Last week saw gold stage its first weekly decline since the big clear-out after the Federal Open Market Committee (FOMC)’s mid-June meeting, but while this fact is catching the headlines the bigger picture shows gold continuing in a period of consolidation in a narrow range centred on $1,800. The technical construction on the chart suggests that it is due a break-out in one direction or the other. The ten-day moving average is closely hugging prices to the upside and offering resistance accordingly, while the 20-day average is performing the same service in support. At the start of the week the markets have generally moved into risk-off mode, with (as usual) gold and U.S. Treasures the major beneficiaries.
The primary influence last week was a mild strengthening in the dollar, but the movement was relatively constrained. June housing starts for the United States were reported last week and were strong, but May building permits eased, which suggested that the recovery may have been losing some steam – which arguably it needs to do given the rapid pace of the turnaround in recent months. The Leading Economic Indicator, released later in the week, was strong and now stands 3% above the levels prior to the pandemic.
These latest numbers suggest that the debate among members of the FOMC will be as lively in this week’s meeting (27th and 28th) as it was in June. The activity in the bond market at the end of last week in response to the economic numbers was dovish, to the extent that the bond market is now discounting no rate hikes until the end of 2022 – previously the expectation was more like the middle of the year.
This is supportive for gold
On the other side of the market, however, ETF activity, which is closely watched because of its transparency, has put something of a cloud over the market, with only four days of inward investment so far in July; the net change over the month has been a fall of 20t and a net dollar outflow of $1.1Bn. This also tends to attract headlines and so passing market observations are torn between positive financial factors, but an erosion in investor interest, albeit mild.
So what are the futures markets telling us? Effectively they are reflecting the mixed emotions in the market. In the week to Tuesday 20th July, before the Leading Economic Indicators came out, the outright Managed Money long positions declined by three tonnes, a fall of less than 1%, while shorts contracted by 16t or 10%.

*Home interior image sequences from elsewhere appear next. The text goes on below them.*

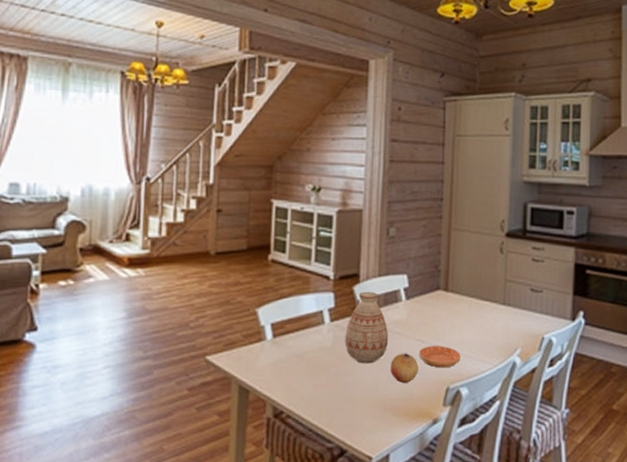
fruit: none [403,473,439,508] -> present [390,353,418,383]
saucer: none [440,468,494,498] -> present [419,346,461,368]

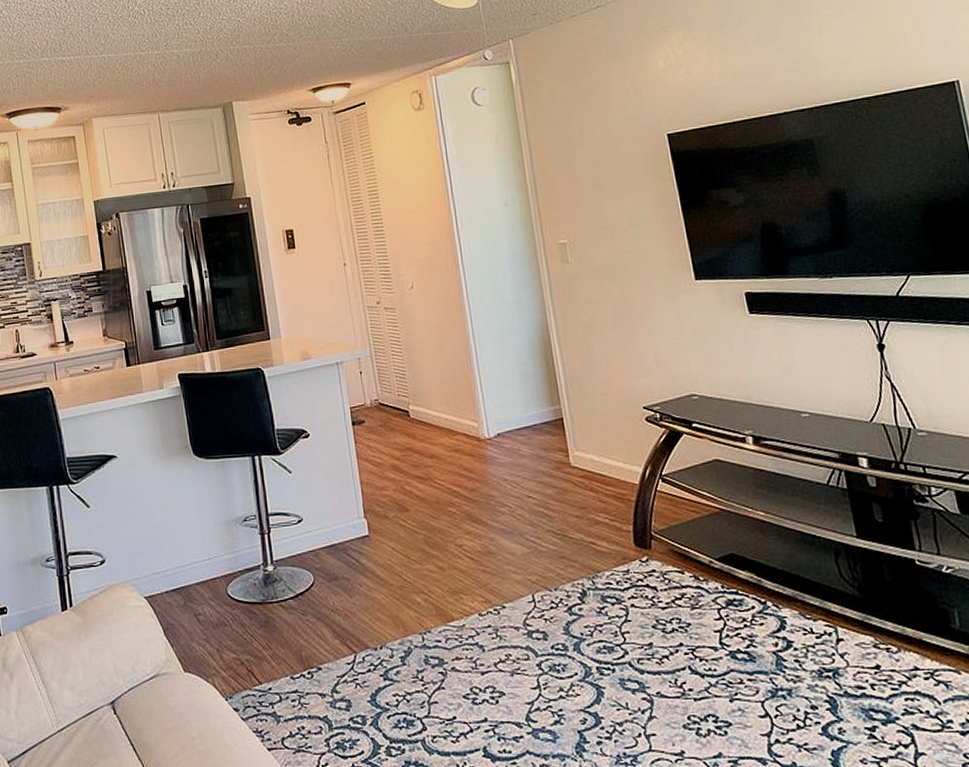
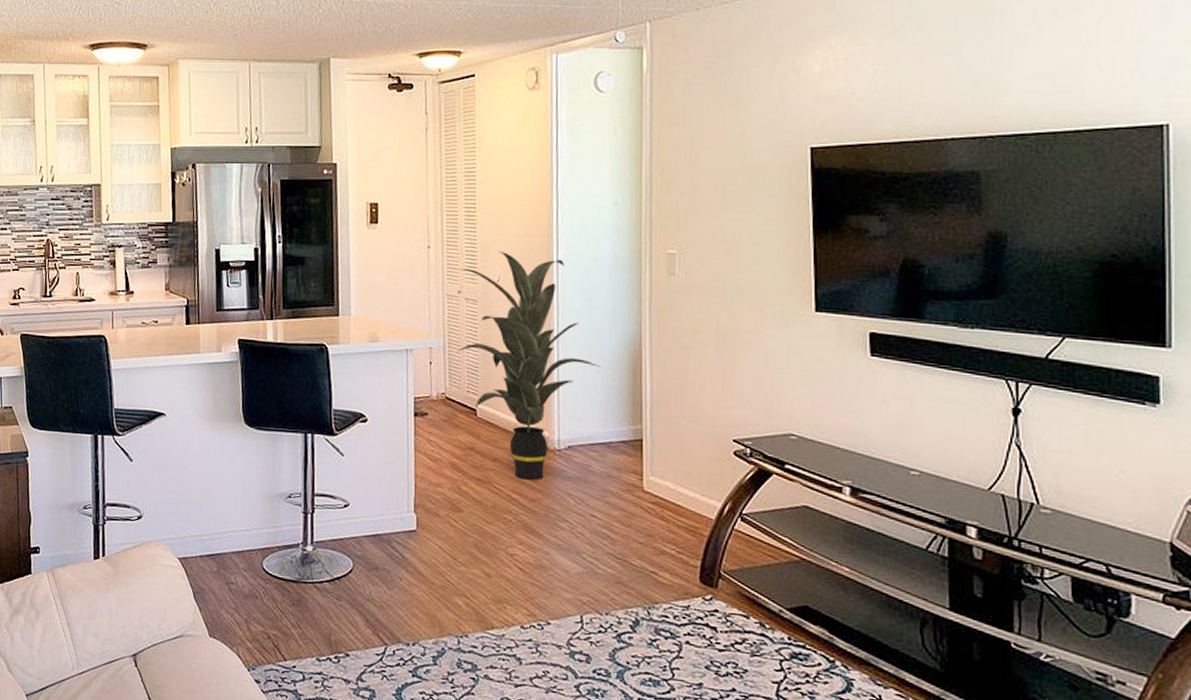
indoor plant: none [374,260,516,471] -> present [456,250,602,480]

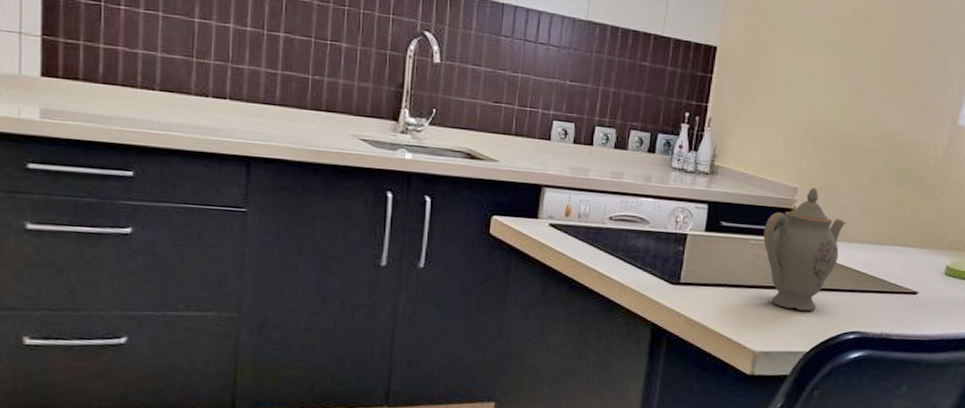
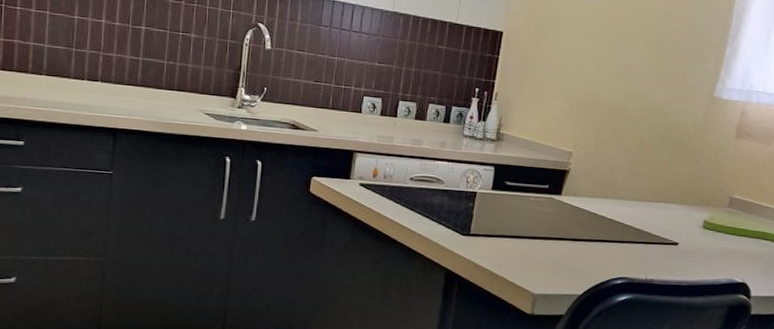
teapot: present [763,187,847,311] -> none [542,151,615,259]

The markets are focusing closely on the FOMC meeting, which is likely to keep gold quiet until midweek. This meeting does not have economic projections tied to it (the next is September 21-22), but the Statement and Jay Powell’s Press Conference will be closely scrutinised. We would expect that there will be no real change from the June meeting – but the markets are likely to remain sclerotic ahead of it, nonetheless.
Probably of more import is Friday, when we have the U.S. Personal Consumption Expenditure numbers and possibly even more influential will be the China Purchasing Managers Index figures, also on Friday. This brings us full circle to the start of this week; the reason why the markets went firmly into risk-off mode came from the Chinese Government’s announcements over the weekend that it is clamping down on the country’s private education companies that teach school curricula, preventing any such companies from making profits, raising capital or listing publicly. Among other changes, overseas investment is now prohibited in such companies. The relevant equity sectors plummeted, and other markets have suffered some contagion, taking the markets firmly into risk-off.